The findings reported in this current systematic review have some clinical implications. The prevalence and/or severity of ED symptoms were found to be increased during the COVID-19 period, suggesting the need to develop intervention and prevention programs for EDs. Such methods preferably are available for a broad range of ED-related symptoms and disorders, and accessible via flexible and easy to rollout web-conferencing software. Even more accessible and proven to be useful, also in times of the pandemic, are freely available apps promoting self-monitoring and teaching coping skills [96]. Furthermore, public health policies and intervention programs should be suitable in case of confinement or related circumstances. Future single studies and meta-analyses could investigate this, together with a focus on moderating effects of age, gender and culture.

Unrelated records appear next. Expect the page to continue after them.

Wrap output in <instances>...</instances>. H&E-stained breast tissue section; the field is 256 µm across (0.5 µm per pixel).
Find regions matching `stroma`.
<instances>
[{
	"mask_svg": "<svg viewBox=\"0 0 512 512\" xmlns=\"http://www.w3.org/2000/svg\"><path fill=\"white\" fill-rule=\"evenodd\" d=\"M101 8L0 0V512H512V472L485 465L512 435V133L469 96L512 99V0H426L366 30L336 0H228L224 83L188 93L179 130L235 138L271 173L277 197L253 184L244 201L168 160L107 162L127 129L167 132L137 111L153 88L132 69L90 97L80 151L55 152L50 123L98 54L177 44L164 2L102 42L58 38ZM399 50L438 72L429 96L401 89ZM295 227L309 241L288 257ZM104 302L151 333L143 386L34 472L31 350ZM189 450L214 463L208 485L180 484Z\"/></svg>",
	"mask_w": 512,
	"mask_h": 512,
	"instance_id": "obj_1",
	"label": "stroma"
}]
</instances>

To the best of our knowledge, this is the first systematic review with classical and Bayesian meta-analysis that assessed the effect of the COVID-19 pandemic on ED psychopathology and severity, ED-related need for care, psychiatric comorbidity, and BE and EE. We show that the COVID-19 pandemic is associated with a wide spread and worrisome negative effect on ED pathology and ED-related need for care.

What is already known on this subject?

The COVID-19 pandemic is suspected to have had a negative effect on the prevalence rates of, and indicators for, ED psychopathology. What is unknown is the range and the magnitude of this effect.

What does this study add?

Our data suggest that in the face of the COVID-19 pandemic, ED prevalence rates, their symptoms, psychiatric comorbidity, and need for care increased. The evidential strength on the existence of these associations ranges from anecdotal (e.g., the pandemic related increase in emotional eating in general population samples) to very strong (e.g., the pandemic related increase in ED-related need for care).